The transparent goal of the current press campaign of non-political opposition, of opposition to the character of Johnson rather than the the thatcherite politics of the Conservatives (and of New Labour and LibDems), is to replace Johnson, not his politics, with a more reliable, globalist "whig" thatcherite, someone like Sunak or Javid or Hunt, or maybe even in due time with Starmer. It is a fight between factions of the right with different flavours of thatcherism.
Even the non-political opposition to Johnson has a political purpose. Let's not forget about politics because of the warm feeling of "two minutes of hate" against Johnson (or Trump or Corbyn or Putin or Xi or similar "monsters").
«Bigging up the party story»
That has another very bad consequence: like mask/no-mask, vax/no-vax argumentsm it it very effective in distracting from genuinely bigger issues like:
* Results are 10-100 times better in countris that adopted some variants of test-trace-isolate instead of "fatalistic liberalism” as England, Scotland, Wales, Ireland and many european countries have done.
* To make testing and isolating fair and reliable, it must be funded and organized by the government, for example for international arrivals, as more civilized countries have done (the same that rejected "fatalistic liberalism" usually).
So for example on the latter point the Conservatives, as a political choice, have made testing a "second day" option and chargeable to the traveller and isolation after that too. With the result of encouraging price gouging and also evasion.
A political opposition would point out to the far more effective policies of more civilized countries, where testing is done on arrival, paid for by the state, and under state control, and isolation if needed is also organized and paid for by the state in apposite quarantine hostels; and that should extend to those who are quarantined domestically, not just international arrivals.

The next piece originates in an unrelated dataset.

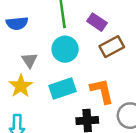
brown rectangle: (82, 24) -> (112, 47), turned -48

But that kind of political opposition is something that Starmer, Sturgeon, Davey don't dare to make, because they assume that the "soft" tory voters that they represent (or wish to represent) hate the idea of their taxes paying for tests and isolation for "scroungers", because they hate public health, just like they hate "public" anything.
I totally agree with Blissex, above. This is a non-story, if not a 'dead cat' diversion?
Johnson is a bohemian, if not in lifestyle, then in attitude - and we ALL knew that when he was elected, both by his party and by the country.
Bohemians are ordinarily associated with the left but it is also associated with the libertarian right; the word means 'gypsy of the mind' (a metaphor for the condition of authentic gypsies originating mainly from Bohemia). The tramp of modernity, a figure of instability, disorder, with a hatred of the regimental/rational bourgeoisie (which incidentally Starmer stands for), parading a luxury and style belonging to a past age, reduced to eccentric poses and egotistical temperaments. (Traverso, 2016).
Marx was disdainful of Bohemians on the left who attached themselves to the revolutionary struggle. But on the right, there is a path leading from bohemia to fascism. Hitler's biographers emphasise his 'bohemian side' during his youth in Vienna and Munich. And it was the 'Lazzaroni' (describes by Engels as discharged soldiers, pickpockets, adventurous offshoots of the bourgeoisie etc) as the disintegrated mass prone to act collectively as crowds and mobs and follow the lead of demagogues.
Well, the disintegrated masses voted for Johnson. They knew what they were getting. And if the (bohemian) Johnson has parties, takes drugs, shows a disregard for convention, shags around and acts eccentric, this is part of his mob appeal.